For other people named Al-Sijistani, see Al-Sijistani.

Abu Sa'id Ahmed ibn Mohammed ibn Abd Jalil Sijzi (short for Sijistani) (Persian: ابوسعید سجزی) was a Persian astronomer and mathematician from Sistan, a region lying in the south-west of Afghanistan and south-east of Iran.

Sijzi is thought to have been born around 945 CE, and lived through about 1020. His main scientific focus was astronomy. He had a deep knowledge of literature which he used to his advantage. He dedicated work to 'Adud al-Daula and the prince of Balkh. He also worked in Shiraz making astronomical observations from 969 to 970. He also did a lot of geometry work.

Astronomy

Biruni tells us that Sijzi invented an astrolabe, called the "Zuraqi", whose design was based on the idea that the Earth moves:[1]

"I have seen the astrolabe called Zuraqi invented by Abu Sa'id Sijzi. I liked it very much and praised him a great deal, as it is based on the idea entertained by some to the effect that the motion we see is due to the Earth's movement and not to that of the sky. By my life, it is a problem difficult of solution and refutation. [...] For it is the same whether you take it that the Earth is in motion or the sky. For, in both cases, it does not affect the Astronomical Science.
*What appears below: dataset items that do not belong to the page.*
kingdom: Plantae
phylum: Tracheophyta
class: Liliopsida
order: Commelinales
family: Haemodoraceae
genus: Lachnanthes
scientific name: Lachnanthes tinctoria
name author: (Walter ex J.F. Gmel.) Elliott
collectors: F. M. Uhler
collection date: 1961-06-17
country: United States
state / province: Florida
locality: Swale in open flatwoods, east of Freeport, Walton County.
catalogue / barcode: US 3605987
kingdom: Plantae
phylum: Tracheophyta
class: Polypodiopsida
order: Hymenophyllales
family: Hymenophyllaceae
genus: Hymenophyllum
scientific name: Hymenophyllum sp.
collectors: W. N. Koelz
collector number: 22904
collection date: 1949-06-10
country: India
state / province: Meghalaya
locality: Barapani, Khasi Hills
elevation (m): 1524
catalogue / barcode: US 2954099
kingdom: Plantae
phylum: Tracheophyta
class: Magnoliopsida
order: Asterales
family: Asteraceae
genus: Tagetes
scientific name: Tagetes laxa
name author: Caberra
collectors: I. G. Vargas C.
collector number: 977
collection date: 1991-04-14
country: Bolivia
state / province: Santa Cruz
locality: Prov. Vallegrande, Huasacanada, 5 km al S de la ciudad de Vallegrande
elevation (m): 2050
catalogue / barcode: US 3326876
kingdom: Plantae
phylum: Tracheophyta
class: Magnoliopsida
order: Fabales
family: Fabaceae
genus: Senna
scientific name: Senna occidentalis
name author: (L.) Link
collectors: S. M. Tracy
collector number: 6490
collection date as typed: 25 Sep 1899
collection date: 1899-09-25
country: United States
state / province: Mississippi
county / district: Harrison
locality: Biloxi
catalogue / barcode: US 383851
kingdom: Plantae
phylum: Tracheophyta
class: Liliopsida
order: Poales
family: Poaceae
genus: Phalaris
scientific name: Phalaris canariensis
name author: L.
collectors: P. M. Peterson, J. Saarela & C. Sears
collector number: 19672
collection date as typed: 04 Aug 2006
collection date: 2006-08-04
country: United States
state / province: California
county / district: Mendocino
It is just for the physicist to see if it is possible to refute it."

Mathematics

Sijzi was a mathematician who made a special study of the intersections of conic sections and circles. He replaced the old kinematical trisection of an angle by a purely geometric solution (intersection of a circle and an equilateral hyperbola.)

Notes

  1. Seyyed Hossein Nasr (1993), An Introduction to Islamic Cosmological Doctrines, pp. 135136. State University of New York Press, ISBN 0-7914-1516-3.